Demonstration von Verdi und GEW in Berlin
Demonstranten während einer Kundgebung auf dem Platz des 18. März und der Strasse des 17. Juni. © Soeren Stache/dpa

Kitas dicht, Notbetreuung in Schulen, weniger Termine in Behörden: An einem großen Warnstreik im öffentlichen Dienst in Berlin haben sich am Mittwoch nach Angaben der Gewerkschaften rund 10.000 Menschen beteiligt. Viele von ihnen zogen in einem Demonstrationszug vom Wittenbergplatz zum Brandenburger Tor, um bessere Arbeitsbedingungen und eine bessere Bezahlung zu fordern. Dabei waren unter anderem Lehrkräfte, Erzieher aus Kitas und Schulen, Angestellte aus Senats- und Bezirksverwaltungen und aus diversen Ämtern, Feuerwehrleute und Angestellte der Berliner Polizei.

Infolge des Warnstreiks fiel an vielen Schulen Unterricht aus, Kitas blieben zu. Manche Behörden, etwa Bürgerämter, arbeiteten nur eingeschränkt. Zu dem Protest hatten die Gewerkschaften Verdi, GEW, GdP und IG Bau aufgerufen, auch in den anderen Stadtstaaten Bremen und Hamburg. Hintergrund sind die Tarifverhandlungen für den öffentlichen Dienst der Länder, die bundesweit geführt werden. In bisher zwei Verhandlungsrunden gab es keine Einigung.

Die Gewerkschaften fordern unter anderem 10,5 Prozent mehr Geld, mindestens jedoch 500 Euro pro Monat bei einer Laufzeit von zwölf Monaten. Für Berlin, Hamburg und Bremen verlangen die Gewerkschaften zudem eine Stadtstaatenzulage von 300 Euro. Ein Angebot der Arbeitgeber gibt es bislang nicht. Die nächste Verhandlungsrunde ist für den 7. und 8. Dezember in Potsdam geplant.

Angesichts der Beteiligung am Warnstreik sprachen Berliner Gewerkschaftsfunktionäre von einem starken Signal an die Arbeitgeberseite, endlich ein verhandlungsfähiges Angebot zu unterbreiten. «Die Länder haben in zwei Verhandlungsrunden kein Angebot vorgelegt. Das ist eine Respektlosigkeit gegenüber den Beschäftigten», erklärte die Verdi-Landesleiterin für Berlin-Brandenburg, Andrea Kühnemann.

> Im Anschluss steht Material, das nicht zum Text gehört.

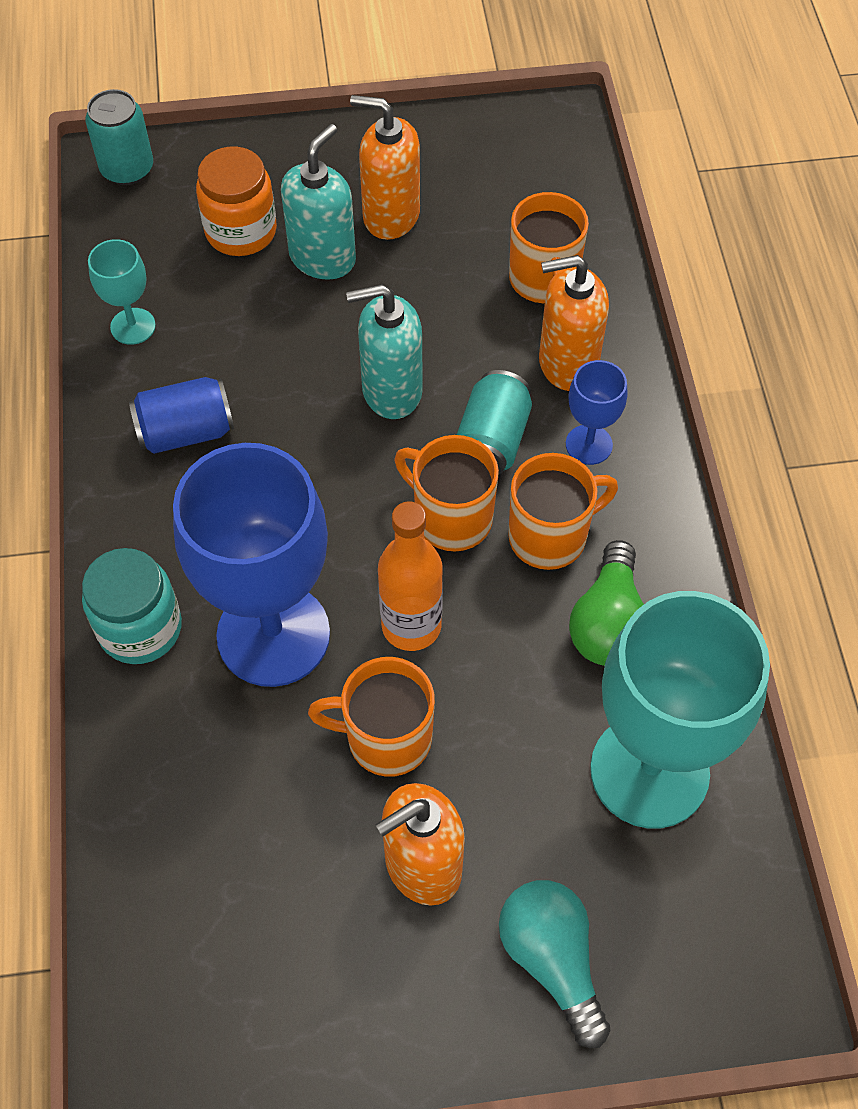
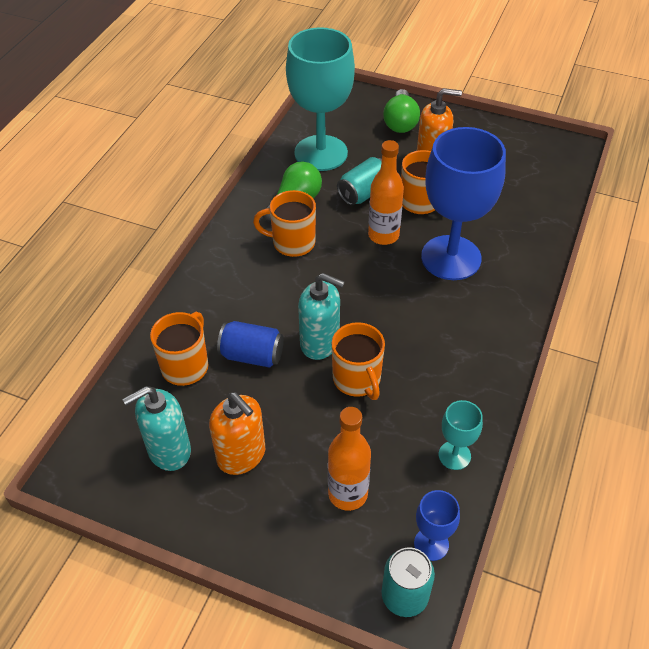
camera: 150 degrees left, 10 degrees down
(140, 628) = (516, 286): turquoise jar -> none
(186, 431) = (450, 372): blue can -> blue can (252, 355)
(241, 231) = (348, 494): orange jar -> orange bottle
(323, 257) = (305, 446): turquoise soap dispenser -> turquoise soap dispenser (169, 450)
(451, 518) = (333, 269): orange mug -> orange mug (357, 379)
(492, 440) = (286, 295): turquoise can -> turquoise can (364, 193)
(552, 960) = (400, 122): turquoise light bulb -> green light bulb
(567, 363) = (215, 314): orange soap dispenser -> none
(589, 444) = (239, 272): blue goblet -> blue goblet (431, 544)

Nach Einschätzung der Landesvorsitzenden der Gewerkschaft Erziehung und Wissenschaft (GEW), Martina Regulin, vergleichen sich Berliner Beschäftigte zurecht mit ihren Kolleginnen und Kollegen im öffentlichen Dienst bei Bund und Kommunen. «Dort werden gleiche Berufsgruppen besser bezahlt und arbeiten unter besseren Bedingungen», sagte sie. «Das Land Berlin muss angesichts des Fachkräftemangels und der Inflation dringend attraktiver werden. Andernfalls werden künftig noch mehr Stellen unbesetzt bleiben.»

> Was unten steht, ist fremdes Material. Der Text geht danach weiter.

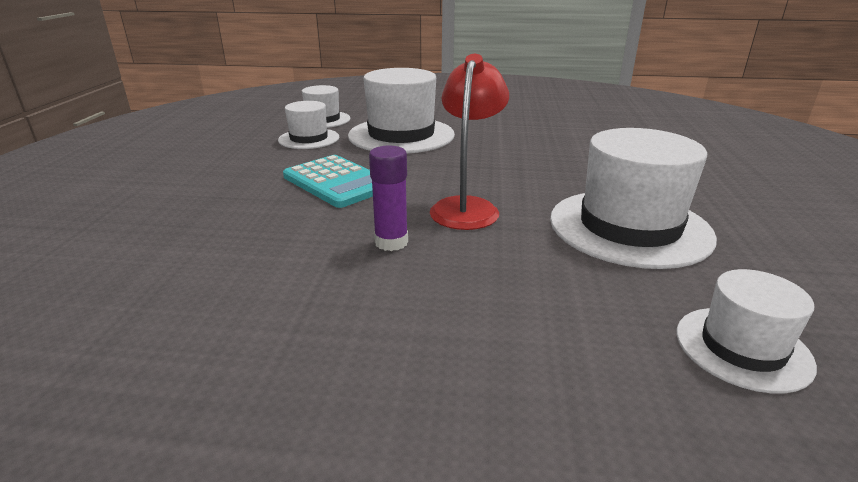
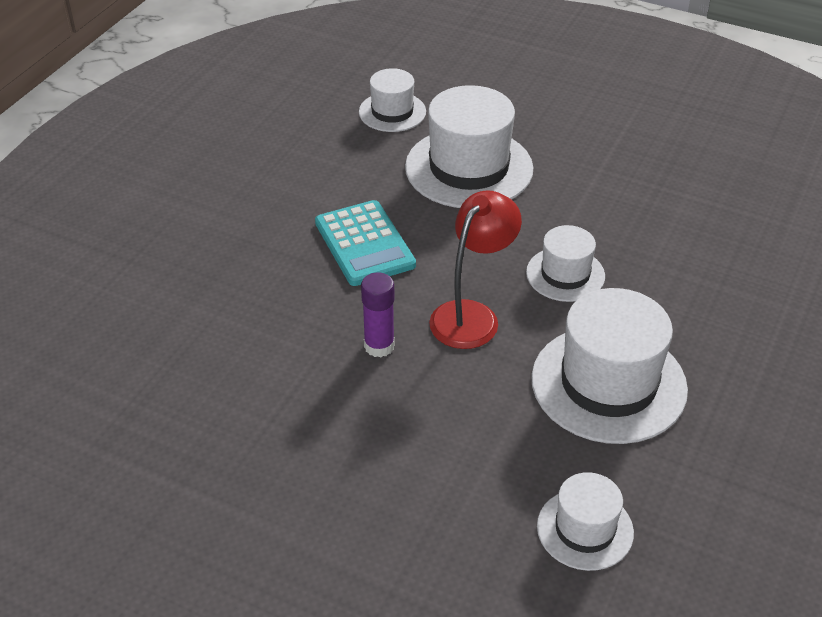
camera: 20 degrees right, 15 degrees up
(309, 139) = (362, 153): white hat -> white hat (565, 274)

Harald Schaum, Bundesvize der IG BAU, verwies auf deutliche Reallohnverluste infolge höherer Lebensmittelpreise, stark gestiegener Energiekosten und Mieten. Die Tarifforderungen der Beschäftigten seien daher «nicht mehr als recht und billig».

Ein der Demonstrantinnen war Christina Wolf, die in einem Gesundheitsamt arbeitet. «Ich bin heute hier dabei, weil ich bessere Arbeitsbedingungen fordere», sagte sie der Deutschen Presse-Agentur. «Wir haben zum Teil schlechte Räumlichkeiten, und wir bräuchten auch mehr Personal. Und gehaltstechnisch wäre es auch schön, wenn man etwas besser bezahlt wird.»

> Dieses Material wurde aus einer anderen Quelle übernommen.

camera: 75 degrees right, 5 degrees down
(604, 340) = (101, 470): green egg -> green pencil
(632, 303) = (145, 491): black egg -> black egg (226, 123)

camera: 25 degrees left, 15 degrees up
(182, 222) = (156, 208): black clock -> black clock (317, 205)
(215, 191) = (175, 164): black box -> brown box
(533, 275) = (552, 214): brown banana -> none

Lehrerin Lydia Puschnerus sah das ähnlich. «Ich bin bei dem Streiktag dabei für bessere Bedingungen für meinen Arbeitsplatz, für meine Kolleginnen und Kollegen, aber auch für die Kinder», sagte sie. «Natürlich fordern wir, dass das Gehalt besser wird, aber das ist nicht das einzige. Es fängt an bei Personalausstattung. Der Beruf muss attraktiver werden. Das geht nicht nur über das Geld, sondern es braucht auch gute Ausstattung wie zum Beispiel funktionsfähiges Wlan, weniger Papieranträge.»